Keith suggested that maybe if he cut some items out, she could paint them.

“I said there’s no way I can do that because I’ve never painted before in my life,” Mary Ann said.

Mary Ann did her research on the type of paints she needed. She also had to figure out how to run a small business. The very first items they made were one-dimensional wall hangings of ice cream cones, cats, pigs, teddy bears and checkerboards.

Eventually, Mary Ann said she put some in consignment shops. Their business picked up and flourished after the publishing of a January 1983 article in Colonial Homes Magazine about a New Jersey antique shop that featured their work.

“I think around 1986 we started to do some shows and started selling our own work,” she said.

houses and villagesOne of those shows was the Maryland Christmas Show. As they started appearing at shows, they included the houses in their repertoire after they saw they were also a trend.

In the beginning, Mary Ann said the houses were primitive with just windows and a door. Those early buildings, Keith said, were made of regular pine. While they were still living in the Victorian home, he said he would use whatever type of wood he could find.

“But as the years went on, we had trouble with too much moisture in the wood,” he said of the lower-grade material. “So we’ve had to move over to ordering cabinet grade and better.”

By then, Mary Ann said they started to decorate the houses more.

“We decided we would add some snow and some glitter, which made them really special,” she said. “And people really loved that.”

By the time they were selling at the Maryland Christmas Show, they only focused on the villages.

“By then it kind of boiled down to the houses because it’s a natural, repetitive market. People come back and buy more.
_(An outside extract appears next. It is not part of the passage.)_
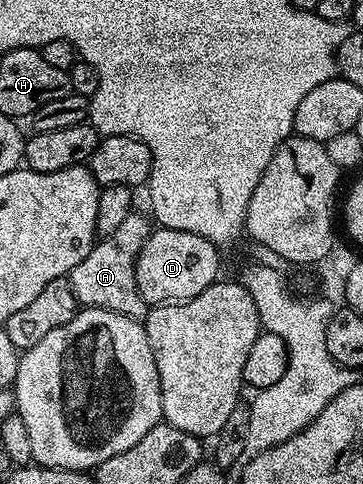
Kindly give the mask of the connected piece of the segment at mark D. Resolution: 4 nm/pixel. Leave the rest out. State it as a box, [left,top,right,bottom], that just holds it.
[135,228,220,307]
They’ll start their mom or their sister or their grandkids on a village,” she said. “So, you know, 37 years later, we’re still making the houses.”

Designing and buildingEach house design comes from Mary Ann, with Keith heading to his workshop and cutting it out based on her drawings.
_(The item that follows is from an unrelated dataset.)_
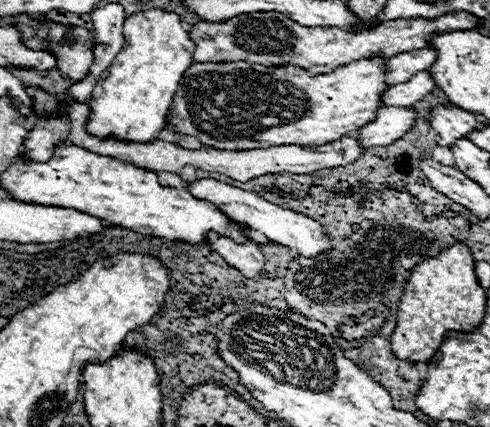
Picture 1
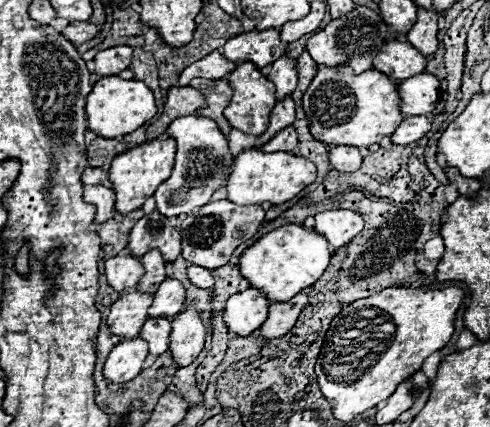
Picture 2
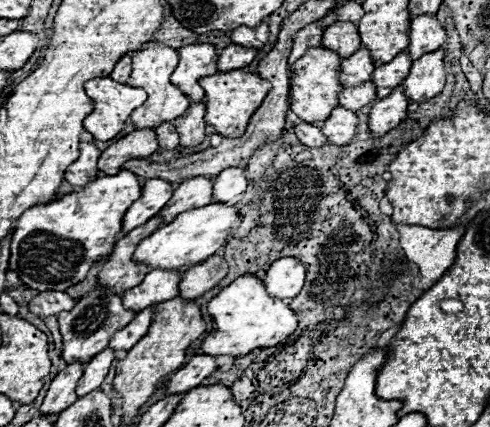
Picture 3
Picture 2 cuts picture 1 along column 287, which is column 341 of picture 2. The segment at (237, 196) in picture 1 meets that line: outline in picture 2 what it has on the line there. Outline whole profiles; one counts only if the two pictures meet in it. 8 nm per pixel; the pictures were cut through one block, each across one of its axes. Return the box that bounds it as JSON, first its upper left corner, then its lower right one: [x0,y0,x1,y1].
[314,208,364,250]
Every year, she said, she comes up with an idea for a design.

“I will cut out whatever shapes she’s looking for and sand them, and then I bring them to her,” Keith said.
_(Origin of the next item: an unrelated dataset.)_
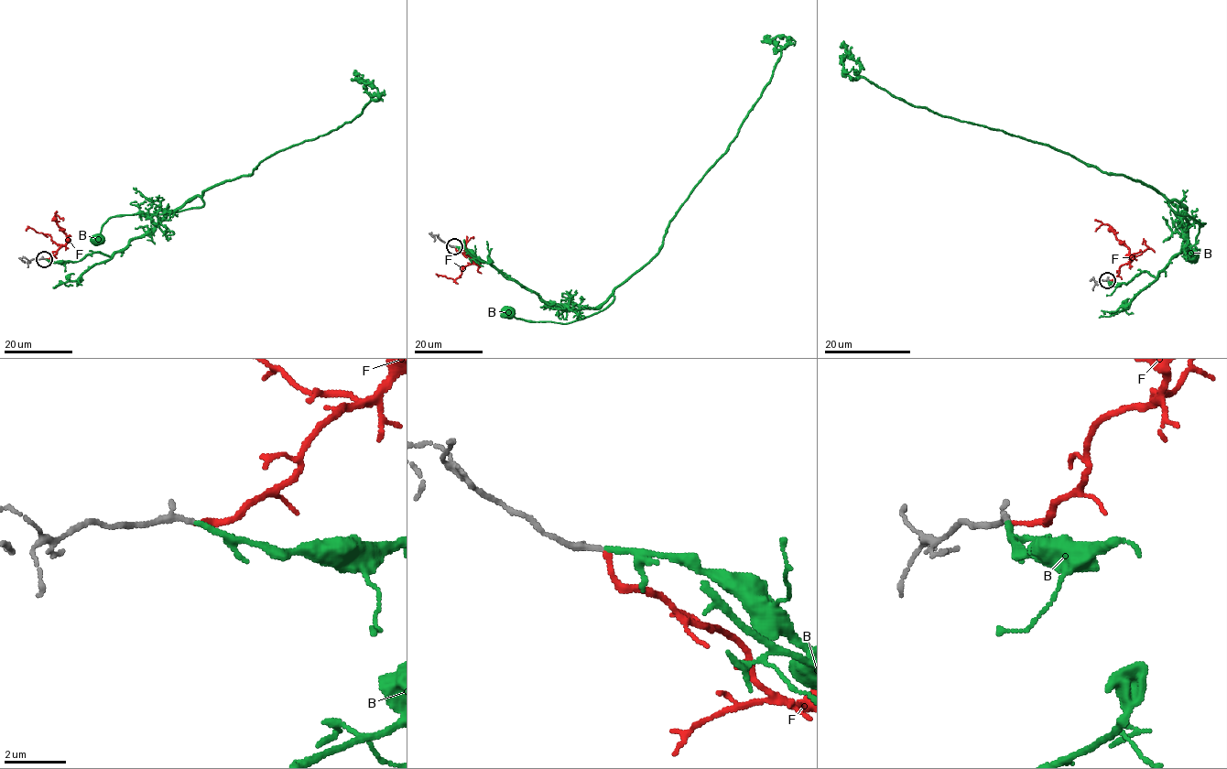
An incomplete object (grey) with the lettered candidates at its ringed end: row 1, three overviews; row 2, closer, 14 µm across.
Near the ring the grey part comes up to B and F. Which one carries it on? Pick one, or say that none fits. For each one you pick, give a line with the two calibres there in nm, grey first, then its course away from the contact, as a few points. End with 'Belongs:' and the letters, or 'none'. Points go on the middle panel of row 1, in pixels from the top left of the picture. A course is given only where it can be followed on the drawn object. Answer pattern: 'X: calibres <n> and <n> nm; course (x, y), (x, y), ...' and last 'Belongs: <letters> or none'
B: calibres 220 and 180 nm; course (455, 246), (470, 249), (562, 309), (595, 308), (614, 297), (602, 310), (571, 322), (530, 321), (506, 312)
Belongs: B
Mary Ann will then put a sealant on the wood, and sand the pieces again so they will be ready for painting. In the meantime, Keith cuts the bases and makes sure he knows which base goes with which building.

Over the years the houses have become more decorative.

“They kind of even themselves evolved from a very primitive house to something that has a yard and figures in it and trees and little vignettes, which people love because they like to add things to their village,” Mary Ann said. “That’s kind of been our evolution, I’d say the last five years. It’s always changing.”

All of the houses must first go through a prototype. The couple’s upstairs closet is filled with the prototypes of the ones that made the cut to become houses. Mary Ann said she adds between 10 and 12 new houses a year.

However, there are still figures like log cabins or churches that the Gehles make sure to include every year because of the popularity.

The log cabins, Mary Ann said, take the longest to make.

“Because I have to layer the paint and make them look like logs and chinking and all that kind of stuff,” she said.

Mary Ann said she’ll listen to what customers would like to see, but she doesn’t want to do any commissioned work, feeling it might take away the fun.

The buildings are not based on any specific places.

“We want it to be any town you want it to be,” she said. “Because when you start trying to do specific buildings, it gets really labor-intensive and then everybody wants their town, and that’s not what it’s about. It’s about Main Street anywhere.”